The government, which seeks to encourage people to use trains, is already due to publish a long-term strategy for the railways in the summer of 2007.
The death of 31 people when two trains collided near London's Paddington station in 1999 and the death of four people in another accident a year later caused public alarm over the state of Britain's crumbling railways.
The government has since poured billions of pounds into modernising the network. Rail travel is booming and passenger numbers are expected to grow by up to 30 percent in Britain over the next decade.
But railway operators now pay large sums to win the right to operate train services, raising concerns that operators could try to recoup the money by cutting back services, cramming more people onto trains or raising ticket prices.
In March 2005, GNER, a unit of U.S.-listed Sea Containers, agreed to pay 1.3 billion pounds to the government for the right to keep running the lucrative East Coast main line for 10 years, the most expensive rail concession in European history.
But GNER has since struggled, with passenger revenues falling 31 million pounds short of its plans in the first 14 months of the new franchise.
"The current franchising model has passed its sell-by date.
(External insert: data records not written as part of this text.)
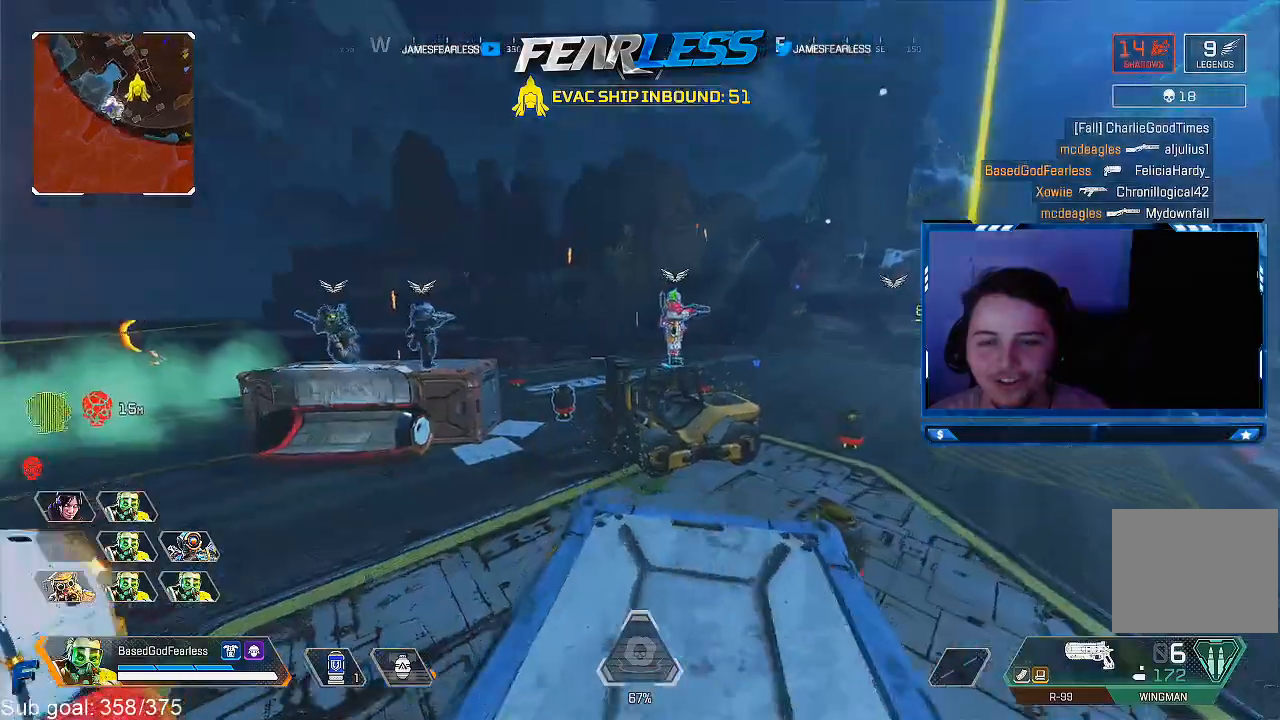
{"buttons": [], "left_stick": "center", "right_stick": "center", "events": [[33, "left_stick", "center"], [183, "right_stick", "left"], [200, "left_stick", "up-right"], [417, "right_stick", "center"], [467, "left_stick", "center"]]}
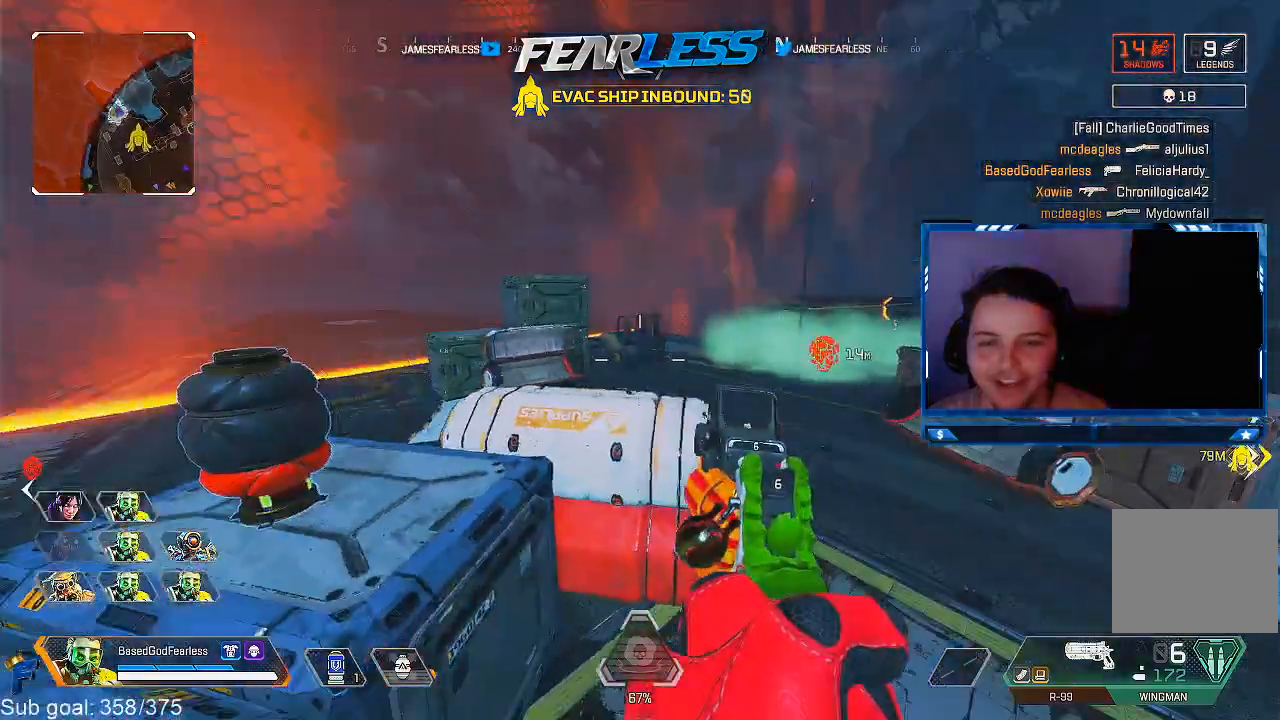
{"buttons": [], "left_stick": "center", "right_stick": "center", "events": [[117, "right_stick", "left"], [133, "left_stick", "up-left"], [300, "left_stick", "center"], [300, "right_stick", "center"]]}
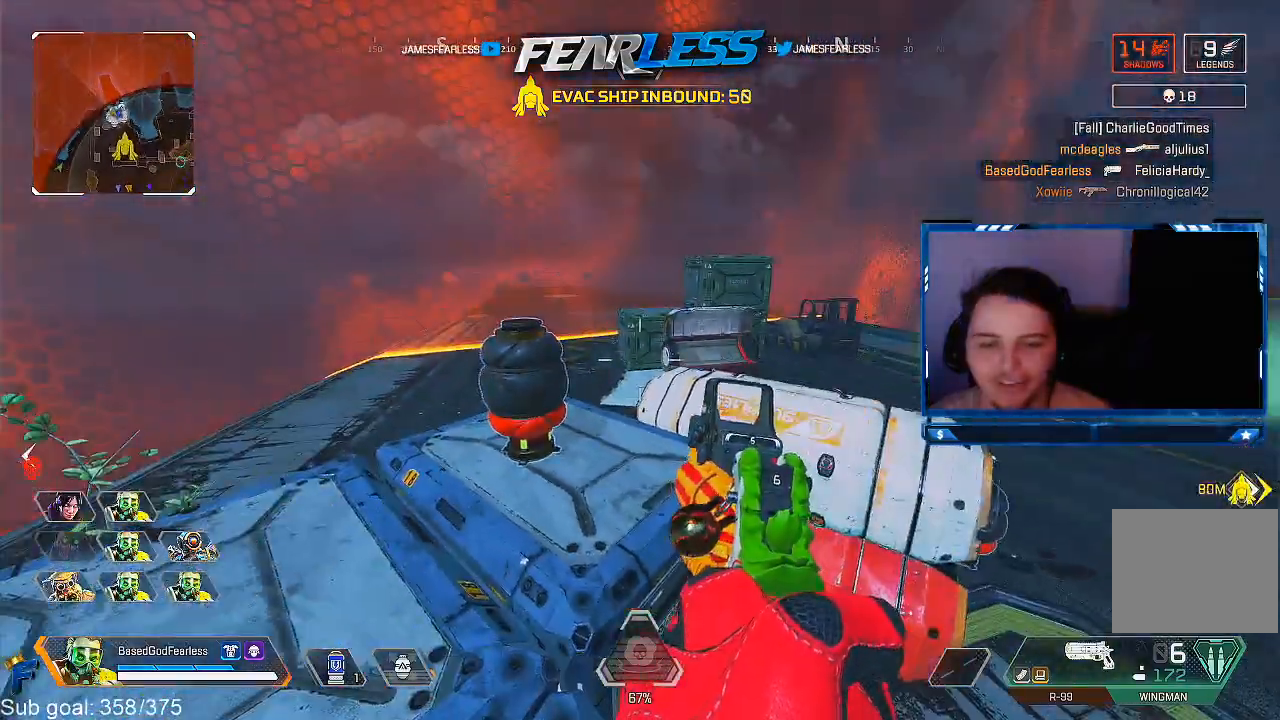
{"buttons": [], "left_stick": "up", "right_stick": "up-left", "events": [[17, "left_stick", "up"], [33, "right_stick", "left"], [217, "right_stick", "center"], [317, "L3", "down"], [433, "L3", "up"], [467, "right_stick", "up-left"]]}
The railways require a coordinated long-term strategy for development and investment to provide the capacity and service levels that future generations will demand," the Labour member of parliament who chairs the transport committee, Gwyneth Dunwoody, said in a statement.
The parliamentary committee said it was crucial for the government to resist any pressure to renegotiate franchise agreements if operators got into difficulties.
It said the absence of new entrants into the passenger rail franchising market was a clear indication of unreasonably high barriers to entry.
"We are deeply concerned that a small number of companies have come to dominate the franchising market," it said, urging the government to act to bring new companies into the market.
Rail franchise system flawed - MPs
Press Association: November 5, 2006
The rail franchise system is a "costly muddle" and passengers will end up paying the price, a report from MPs has warned.
The system in which private companies bid for and run rail routes, with some getting subsidies and others paying the Government a premium, will not improve passenger services in the long run, the report from the House of Commons Transport Committee added.
"The current franchising model has passed its sell-by date," said the committee's chairwoman Gwyneth Dunwoody.
She added that the system was "fundamentally flawed" and delivered only "fragmentation and short-term thinking".
The franchise system was put under the spotlight after East Coast Main Line operator GNER's parent company, Bermuda-based Sea Containers, applied for US Chapter 11 protection against bankruptcy.
This threw GNER's franchise into difficulty, particularly since it is due to pay the Government £1.3 billion in premiums over 10 years.
One of the recommendations made by the Transport Committee was that the Government should "hold firm on its commitment not to re-negotiate franchising contracts with operators who have over-bid to win their contracts".
The committee went on: "Were the Government to give in to such pressures, the flood gates could be open to many future claims, and tax-payers would be left to foot the bill."
The MPs also said: "We are concerned that the drive to extract premiums from some parts of the network will result in further above-inflation fare increases and a deterioration in customer service, investment and innovation."
The committee said the franchise system had had a decade to prove itself, but had failed to achieve its core objectives.